Ikatan Guru Taman Kanak-kanak Indonesia (IGTKI) PGRI menggelar Konferkab yang bertempat di Gelanggang Pemuda, dalam upaya mempersiapkan guru taman kanak-kanak yang profesional serta menyiapkan generasi penerus bangsa yang cerdas, trampil dan berahlak mulia. Turut hadir Kepala Dinas Pendidikan Drs. Dadang Supardan, M.Pd., Ketua IGTKI-PGRI Kabupaten Kuningan dan undangan lainnya, Rabu (31/3).

 

Ketua penyelenggara Ilah Nuraelah, S.Pd., M.Si., mengatakan untuk mempersiapkan sumber daya manusia, Guru TK saat ini harus memiliki pengembangan pengetahuan salah satunya dengan melanjutkan pendidikan minimal SI, Alhamdulillah saat ini hampir semua yang belum SI sedang melanjutkan. Tidak hanya itu guru TK juga harus meningkatkan disiplin dan mesti mengenal teknologi seperti computer,” jelasnya.

Disebutkannya, Konferkab ini melibatkan peserta sebanyak 230 Guru TK yang terdiri dari pengurus IGTKI-PGRI Propinsi, Kabupaten, pengurus K3 TK, para Ketua Cabang IGTKI-PGRI. Jumlah yang paling banyak dari para kepala TK Negeri dan Swasta se- Kabupaten Kuningan sebanyak 201 orang.

Kaitannya dengan IGTKI-PGRI Hj.
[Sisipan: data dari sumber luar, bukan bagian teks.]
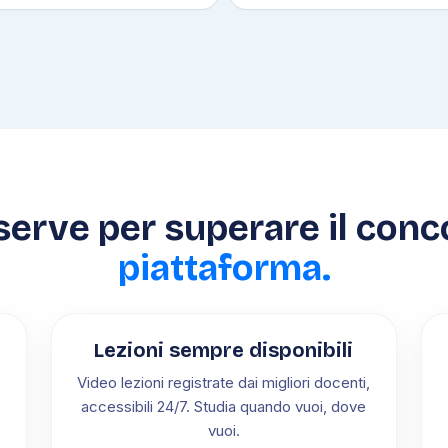
 serve per superare il conc
piattaforma.
Lezioni sempre disponibili
Video lezioni registrate dai migliori docenti,
accessibili 24/7. Studia quando vuoi, dove
vuoi.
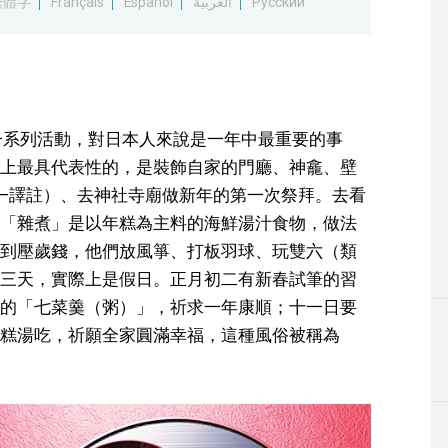
繁體字
Français
Español
العربية
Русский
一系列活動，對日本人來說是一年中最重要的事
上最具代表性的，是裝飾自家的門廳、神龕、壁
—譯註）、去神社寺廟做新年的第一次祭拜。去看
「雜煮」是以年糕為主料的海鮮湯汁食物，做法
到壓歲錢，他們放風箏、打板羽球、玩雙六（類
三天，實際上是假日。正月初二有新春試筆的習
的「七菜羹（粥）」，祈求一年康順；十一日要
糕湯吃，祈願全家圓滿幸福，這種風俗被稱為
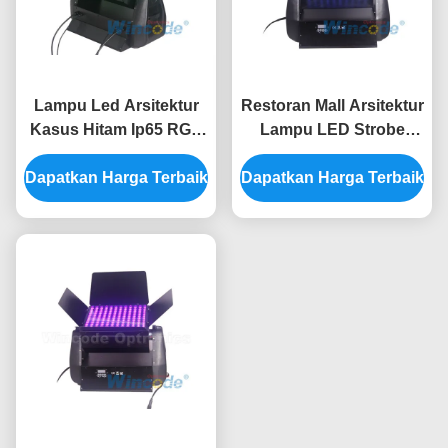
Lampu Led Arsitektur
Restoran Mall Arsitektur
Kasus Hitam Ip65 RGB
Lampu LED Strobe
3 In 1 Dengan 3 Inti
Kedua Waterproof
Dapatkan Harga Terbaik
Antarmuka AC90 - 240V
Dapatkan Harga Terbaik
Dengan Layar LCD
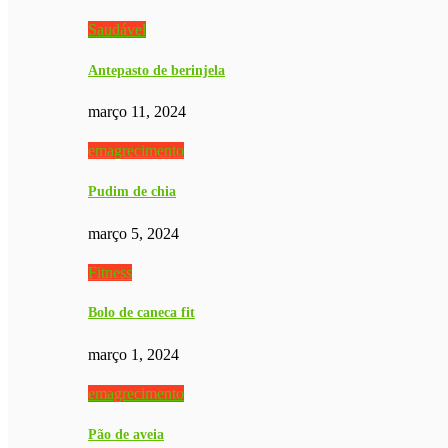
Saudável
Antepasto de berinjela
março 11, 2024
emagrecimento
Pudim de chia
março 5, 2024
Fitness
Bolo de caneca fit
março 1, 2024
emagrecimento
Pão de aveia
Utje Ch. Suganda selaku Pembina IGTKI, mengharapkan adanya evaluasi pelaksanaan program masa bhakti sebelumnya, menyusun program kerja masa bhakti berikutnya dengan bobot lebih menyempurnakan dan memantapkan hasil yang diperoleh pengurus terdahulu, dan membentuk kepengurusan baru yang dipercaya mengelola organisasi kedepan untuk kurun waktu yang telah ditentukan.
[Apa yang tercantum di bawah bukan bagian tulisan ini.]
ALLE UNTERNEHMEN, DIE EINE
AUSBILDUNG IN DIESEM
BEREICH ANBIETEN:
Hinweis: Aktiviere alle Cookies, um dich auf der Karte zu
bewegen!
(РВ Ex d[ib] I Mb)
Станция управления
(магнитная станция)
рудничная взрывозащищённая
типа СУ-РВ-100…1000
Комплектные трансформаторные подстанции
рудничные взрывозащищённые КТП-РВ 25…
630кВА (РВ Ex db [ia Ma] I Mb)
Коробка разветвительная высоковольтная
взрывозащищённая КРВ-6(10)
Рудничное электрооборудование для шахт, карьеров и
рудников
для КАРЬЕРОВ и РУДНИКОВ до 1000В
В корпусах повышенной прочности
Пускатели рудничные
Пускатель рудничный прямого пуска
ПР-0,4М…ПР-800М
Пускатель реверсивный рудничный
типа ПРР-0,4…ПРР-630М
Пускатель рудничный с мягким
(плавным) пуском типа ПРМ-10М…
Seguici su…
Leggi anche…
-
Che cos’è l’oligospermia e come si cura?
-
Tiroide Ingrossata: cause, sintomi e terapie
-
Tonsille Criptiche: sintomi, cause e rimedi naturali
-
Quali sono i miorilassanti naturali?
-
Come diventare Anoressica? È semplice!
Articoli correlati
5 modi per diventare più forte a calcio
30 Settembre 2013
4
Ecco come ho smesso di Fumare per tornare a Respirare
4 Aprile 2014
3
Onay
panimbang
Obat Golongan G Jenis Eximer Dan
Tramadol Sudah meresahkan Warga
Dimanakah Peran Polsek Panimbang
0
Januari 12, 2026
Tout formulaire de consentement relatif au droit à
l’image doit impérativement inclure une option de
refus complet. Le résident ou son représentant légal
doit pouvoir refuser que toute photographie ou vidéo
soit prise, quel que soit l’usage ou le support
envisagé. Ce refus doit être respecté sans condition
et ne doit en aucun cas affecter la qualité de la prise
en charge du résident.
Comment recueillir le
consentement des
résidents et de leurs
“Saya melihat IGTKI-PGRI sangat berperan strategis bersama organisasi lainnya dalam membangun dan membina peningkatan pendidikan, dalam format yang dikehendaki sesuai kurikulum pendidikan,” ungkapnya.
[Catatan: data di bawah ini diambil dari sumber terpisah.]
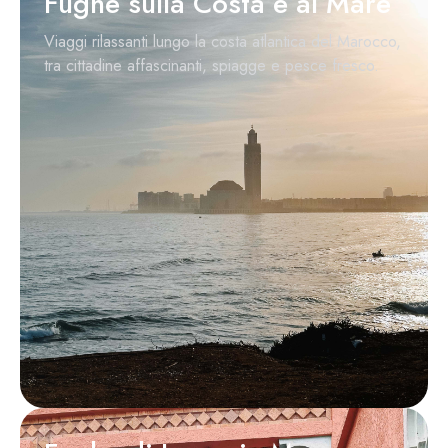
Fughe sulla Costa e al Mare
Viaggi rilassanti lungo la costa atlantica del Marocco,
tra cittadine affascinanti, spiagge e pesce fresco.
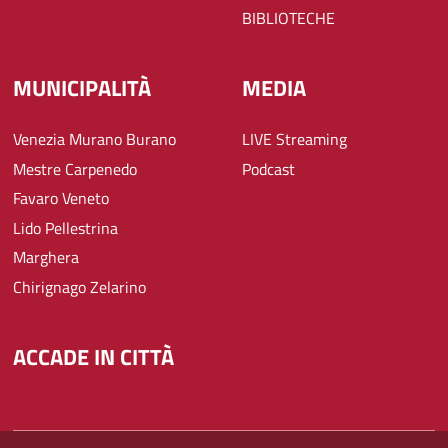
BIBLIOTECHE
MUNICIPALITÀ
MEDIA
Venezia Murano Burano
LIVE Streaming
Mestre Carpenedo
Podcast
Favaro Veneto
Lido Pellestrina
Marghera
Chirignago Zelarino
ACCADE IN CITTÀ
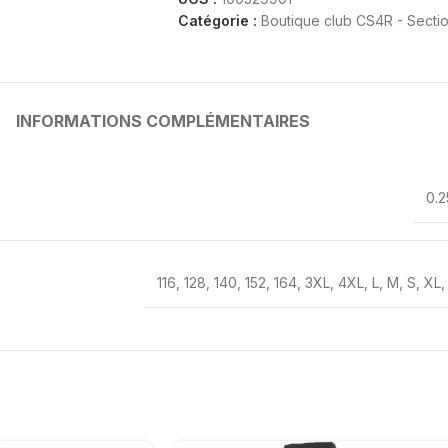
Catégorie :
Boutique club CS4R - Sect
INFORMATIONS COMPLÉMENTAIRES
0.2
116
,
128
,
140
,
152
,
164
,
3XL
,
4XL
,
L
,
M
,
S
,
XL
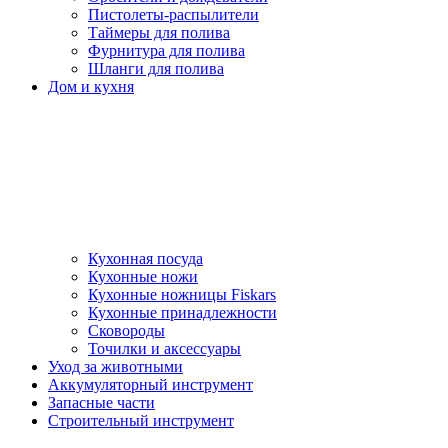
Пистолеты-распылители
Таймеры для полива
Фурнитура для полива
Шланги для полива
Дом и кухня
Кухонная посуда
Кухонные ножи
Кухонные ножницы Fiskars
Кухонные принадлежности
Сковороды
Точилки и аксессуары
Уход за животными
Аккумуляторный инструмент
Запасные части
Строительный инструмент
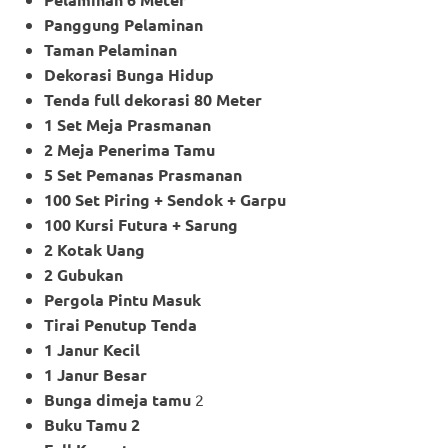
Panggung Pelaminan
Taman Pelaminan
Dekorasi Bunga Hidup
Tenda full dekorasi 80 Meter
1 Set Meja Prasmanan
2 Meja Penerima Tamu
5 Set Pemanas Prasmanan
100 Set Piring + Sendok + Garpu
100 Kursi Futura + Sarung
2 Kotak Uang
2 Gubukan
Pergola Pintu Masuk
Tirai Penutup Tenda
1 Janur Kecil
1 Janur Besar
Bunga dimeja tamu
2
Buku Tamu 2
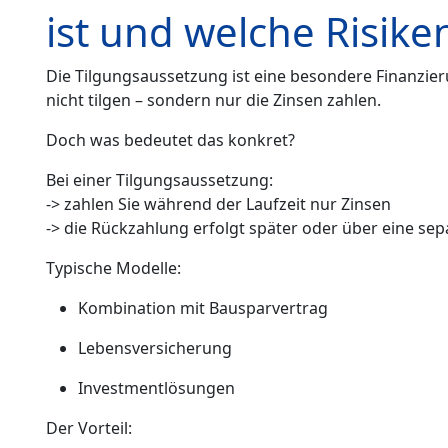
ist und welche Risik
Die Tilgungsaussetzung ist eine besondere Finanzier
nicht tilgen – sondern nur die Zinsen zahlen.
Doch was bedeutet das konkret?
Bei einer Tilgungsaussetzung:
-> zahlen Sie während der Laufzeit nur Zinsen
-> die Rückzahlung erfolgt später oder über eine se
Typische Modelle:
Kombination mit Bausparvertrag
Lebensversicherung
Investmentlösungen
Der Vorteil:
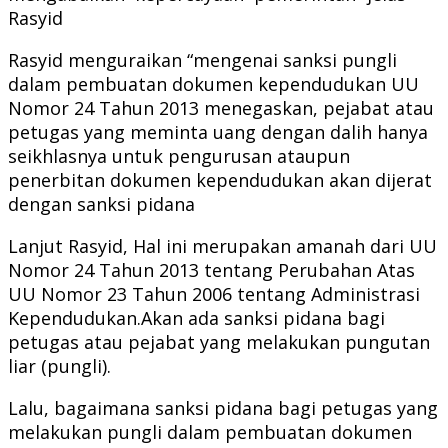
Rasyid
Rasyid menguraikan “mengenai sanksi pungli
dalam pembuatan dokumen kependudukan UU
Nomor 24 Tahun 2013 menegaskan, pejabat atau
petugas yang meminta uang dengan dalih hanya
seikhlasnya untuk pengurusan ataupun
penerbitan dokumen kependudukan akan dijerat
dengan sanksi pidana
Lanjut Rasyid, Hal ini merupakan amanah dari UU
Nomor 24 Tahun 2013 tentang Perubahan Atas
UU Nomor 23 Tahun 2006 tentang Administrasi
Kependudukan.Akan ada sanksi pidana bagi
petugas atau pejabat yang melakukan pungutan
liar (pungli).
Lalu, bagaimana sanksi pidana bagi petugas yang
melakukan pungli dalam pembuatan dokumen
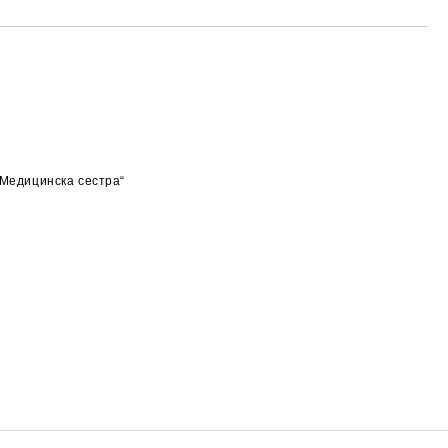
„Медицинска сестра“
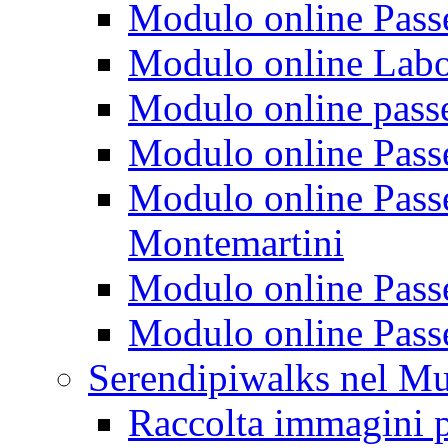
Modulo online Passeg
Modulo online Labora
Modulo online passeg
Modulo online Passe
Modulo online Passeg
Montemartini
Modulo online Passe
Modulo online Passe
Serendipiwalks nel M
Raccolta immagini p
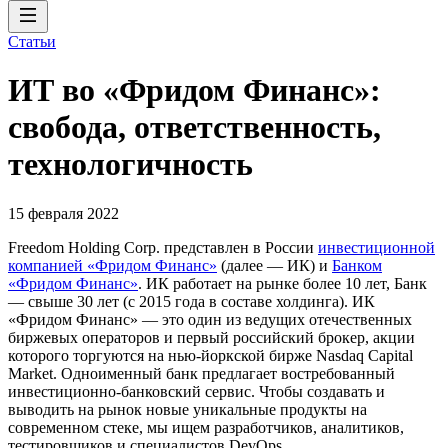
Статьи
ИТ во «Фридом Финанс»:
свобода, ответственность,
технологичность
15 февраля 2022
Freedom Holding Corp. представлен в России
инвестиционной
компанией «Фридом Финанс»
(далее — ИК) и
Банком
«Фридом Финанс»
. ИК работает на рынке более 10 лет, Банк
— свыше 30 лет (с 2015 года в составе холдинга). ИК
«Фридом Финанс» — это один из ведущих отечественных
биржевых операторов и первый российский брокер, акции
которого торгуются на нью-йоркской бирже Nasdaq Capital
Market. Одноименный банк предлагает востребованный
инвестиционно-банковский сервис. Чтобы создавать и
выводить на рынок новые уникальные продукты на
современном стеке, мы ищем разработчиков, аналитиков,
тестировщиков и специалистов DevOps.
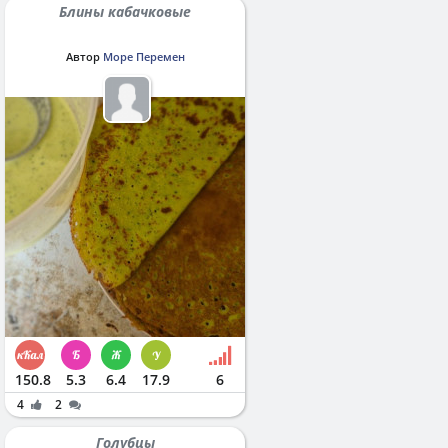
Блины кабачковые
Автор
Море Перемен
150.8
5.3
6.4
17.9
6
4
2
Голубцы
Untuk itu IGTKI-PGRI dapat menjalankan fungsinya yang strategis, yakni memanage organisasi kependidikan secara mantap, dinamis dalam satu visi dan misi serta tujuan inti pengabdian organisasi dan menciptakan akselerasi program pendidikan dalam turut serta memelihara suasana pendidikan yang lebih maju. Sehingga menjadi perekat kekuatan dan kebersamaan dunia pendidikan.

Disamping itu, berperan independent dalam mengembangkan ilmu pendidikan yang berkembang dimasyarakat, serta elemen di bawahnya dalam mewujudkan gerakan pembangunan disegala bidang, baik yang sifatnya respon terhadap program pemerintah , terlebih bagi kegiatan yang murni atas prakarsa masyarakat itu sendiri.

Sebagai upaya meningkatkan sumber daya manusia, dia berpesan agar para guru dapat memusatkan gerakan pembudayaan akhlakul karimah, termasuk didalamnya pengembangan pendidikan anak yang sangat potensial. Untuk dipacu pertumbuhannya, dan juga membentengi akidah untuk menyelamatkan generasi penerus dalam menghadapi arus globalisasi pada saat ini. ( Sumber : Bagian Humas Setda Kabupaten Kuningan ).